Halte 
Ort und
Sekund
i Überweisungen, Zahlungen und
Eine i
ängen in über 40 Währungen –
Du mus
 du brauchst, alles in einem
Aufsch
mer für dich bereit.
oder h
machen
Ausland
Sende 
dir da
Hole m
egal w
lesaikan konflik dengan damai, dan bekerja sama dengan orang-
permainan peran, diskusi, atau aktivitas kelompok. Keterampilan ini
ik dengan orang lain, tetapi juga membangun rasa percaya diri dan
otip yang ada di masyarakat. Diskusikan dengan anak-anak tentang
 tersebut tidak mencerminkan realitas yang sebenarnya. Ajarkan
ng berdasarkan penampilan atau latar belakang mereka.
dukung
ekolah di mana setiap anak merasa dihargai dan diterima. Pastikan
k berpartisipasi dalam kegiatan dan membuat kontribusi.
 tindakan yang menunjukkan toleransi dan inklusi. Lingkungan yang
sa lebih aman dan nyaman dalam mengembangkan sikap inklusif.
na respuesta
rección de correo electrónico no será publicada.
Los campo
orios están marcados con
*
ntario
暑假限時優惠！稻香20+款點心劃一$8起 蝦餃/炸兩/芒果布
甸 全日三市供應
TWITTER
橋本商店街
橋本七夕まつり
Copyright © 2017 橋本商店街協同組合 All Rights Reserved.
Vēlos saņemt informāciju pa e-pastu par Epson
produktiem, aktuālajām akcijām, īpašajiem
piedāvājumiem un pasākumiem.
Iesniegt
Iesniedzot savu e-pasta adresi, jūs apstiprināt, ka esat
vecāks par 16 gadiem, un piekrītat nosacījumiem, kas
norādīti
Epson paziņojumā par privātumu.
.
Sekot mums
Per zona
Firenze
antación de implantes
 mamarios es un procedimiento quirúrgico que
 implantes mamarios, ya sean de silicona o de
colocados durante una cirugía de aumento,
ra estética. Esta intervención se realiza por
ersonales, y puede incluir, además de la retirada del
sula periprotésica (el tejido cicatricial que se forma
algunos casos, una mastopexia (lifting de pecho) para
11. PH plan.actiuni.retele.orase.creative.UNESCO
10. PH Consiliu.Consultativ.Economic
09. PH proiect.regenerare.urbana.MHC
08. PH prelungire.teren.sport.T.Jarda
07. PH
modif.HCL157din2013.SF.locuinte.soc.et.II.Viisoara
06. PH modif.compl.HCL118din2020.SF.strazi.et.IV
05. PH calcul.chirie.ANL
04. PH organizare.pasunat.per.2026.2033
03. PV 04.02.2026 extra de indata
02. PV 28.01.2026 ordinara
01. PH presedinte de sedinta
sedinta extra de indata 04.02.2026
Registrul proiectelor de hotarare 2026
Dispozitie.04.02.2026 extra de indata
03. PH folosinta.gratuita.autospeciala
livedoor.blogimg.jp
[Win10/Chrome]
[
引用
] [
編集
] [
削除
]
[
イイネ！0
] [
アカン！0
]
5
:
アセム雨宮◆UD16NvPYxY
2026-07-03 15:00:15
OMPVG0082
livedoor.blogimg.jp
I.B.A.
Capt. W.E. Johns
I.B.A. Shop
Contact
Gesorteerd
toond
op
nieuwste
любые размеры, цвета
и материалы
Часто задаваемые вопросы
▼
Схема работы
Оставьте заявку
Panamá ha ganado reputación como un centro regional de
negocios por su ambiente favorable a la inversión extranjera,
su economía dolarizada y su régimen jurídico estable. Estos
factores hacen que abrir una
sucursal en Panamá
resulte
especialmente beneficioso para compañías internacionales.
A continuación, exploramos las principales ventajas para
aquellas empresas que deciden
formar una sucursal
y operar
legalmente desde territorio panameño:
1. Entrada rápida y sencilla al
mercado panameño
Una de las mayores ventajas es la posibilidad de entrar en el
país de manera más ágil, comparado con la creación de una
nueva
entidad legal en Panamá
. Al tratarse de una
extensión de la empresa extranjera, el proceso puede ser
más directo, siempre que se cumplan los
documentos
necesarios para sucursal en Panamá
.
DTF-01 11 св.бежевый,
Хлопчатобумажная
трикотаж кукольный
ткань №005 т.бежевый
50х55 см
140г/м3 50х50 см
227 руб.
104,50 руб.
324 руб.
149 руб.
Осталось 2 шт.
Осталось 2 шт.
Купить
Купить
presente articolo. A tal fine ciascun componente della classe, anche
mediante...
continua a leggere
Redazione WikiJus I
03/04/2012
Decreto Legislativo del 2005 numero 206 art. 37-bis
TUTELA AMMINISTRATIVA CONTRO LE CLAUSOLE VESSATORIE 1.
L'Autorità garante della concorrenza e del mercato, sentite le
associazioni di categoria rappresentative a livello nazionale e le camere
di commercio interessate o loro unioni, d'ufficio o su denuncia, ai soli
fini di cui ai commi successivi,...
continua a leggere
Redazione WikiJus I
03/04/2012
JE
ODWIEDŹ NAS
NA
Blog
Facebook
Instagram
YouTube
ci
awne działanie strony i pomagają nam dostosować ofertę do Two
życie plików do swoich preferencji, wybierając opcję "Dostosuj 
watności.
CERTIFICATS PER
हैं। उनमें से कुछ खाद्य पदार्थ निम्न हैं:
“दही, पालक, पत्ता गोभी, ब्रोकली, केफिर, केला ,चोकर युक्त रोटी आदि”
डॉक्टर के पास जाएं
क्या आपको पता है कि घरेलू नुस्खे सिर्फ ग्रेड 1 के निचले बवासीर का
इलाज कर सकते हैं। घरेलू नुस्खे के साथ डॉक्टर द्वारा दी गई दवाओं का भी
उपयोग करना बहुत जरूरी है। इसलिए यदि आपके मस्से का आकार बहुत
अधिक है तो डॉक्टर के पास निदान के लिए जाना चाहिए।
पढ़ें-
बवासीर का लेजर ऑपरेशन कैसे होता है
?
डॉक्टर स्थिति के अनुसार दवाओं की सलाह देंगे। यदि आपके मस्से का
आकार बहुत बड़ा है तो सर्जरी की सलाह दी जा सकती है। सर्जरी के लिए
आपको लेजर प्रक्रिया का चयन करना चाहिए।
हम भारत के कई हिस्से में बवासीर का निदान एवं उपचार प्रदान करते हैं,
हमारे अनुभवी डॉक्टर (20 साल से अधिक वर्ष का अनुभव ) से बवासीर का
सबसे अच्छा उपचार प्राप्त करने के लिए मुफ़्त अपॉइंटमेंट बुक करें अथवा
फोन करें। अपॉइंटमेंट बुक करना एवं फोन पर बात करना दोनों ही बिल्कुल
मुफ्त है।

++++

• **Description of the task**:
Retype exactly the lines from the start of the entries through the one with "04. PH organizare.pasunat.per.2026.2033"; include both ends.

• **The answer**:
Halte 
Ort und
Sekund
i Überweisungen, Zahlungen und
Eine i
ängen in über 40 Währungen –
Du mus
 du brauchst, alles in einem
Aufsch
mer für dich bereit.
oder h
machen
Ausland
Sende 
dir da
Hole m
egal w
lesaikan konflik dengan damai, dan bekerja sama dengan orang-
permainan peran, diskusi, atau aktivitas kelompok. Keterampilan ini
ik dengan orang lain, tetapi juga membangun rasa percaya diri dan
otip yang ada di masyarakat. Diskusikan dengan anak-anak tentang
 tersebut tidak mencerminkan realitas yang sebenarnya. Ajarkan
ng berdasarkan penampilan atau latar belakang mereka.
dukung
ekolah di mana setiap anak merasa dihargai dan diterima. Pastikan
k berpartisipasi dalam kegiatan dan membuat kontribusi.
 tindakan yang menunjukkan toleransi dan inklusi. Lingkungan yang
sa lebih aman dan nyaman dalam mengembangkan sikap inklusif.
na respuesta
rección de correo electrónico no será publicada.
Los campo
orios están marcados con
*
ntario
暑假限時優惠！稻香20+款點心劃一$8起 蝦餃/炸兩/芒果布
甸 全日三市供應
TWITTER
橋本商店街
橋本七夕まつり
Copyright © 2017 橋本商店街協同組合 All Rights Reserved.
Vēlos saņemt informāciju pa e-pastu par Epson
produktiem, aktuālajām akcijām, īpašajiem
piedāvājumiem un pasākumiem.
Iesniegt
Iesniedzot savu e-pasta adresi, jūs apstiprināt, ka esat
vecāks par 16 gadiem, un piekrītat nosacījumiem, kas
norādīti
Epson paziņojumā par privātumu.
.
Sekot mums
Per zona
Firenze
antación de implantes
 mamarios es un procedimiento quirúrgico que
 implantes mamarios, ya sean de silicona o de
colocados durante una cirugía de aumento,
ra estética. Esta intervención se realiza por
ersonales, y puede incluir, además de la retirada del
sula periprotésica (el tejido cicatricial que se forma
algunos casos, una mastopexia (lifting de pecho) para
11. PH plan.actiuni.retele.orase.creative.UNESCO
10. PH Consiliu.Consultativ.Economic
09. PH proiect.regenerare.urbana.MHC
08. PH prelungire.teren.sport.T.Jarda
07. PH
modif.HCL157din2013.SF.locuinte.soc.et.II.Viisoara
06. PH modif.compl.HCL118din2020.SF.strazi.et.IV
05. PH calcul.chirie.ANL
04. PH organizare.pasunat.per.2026.2033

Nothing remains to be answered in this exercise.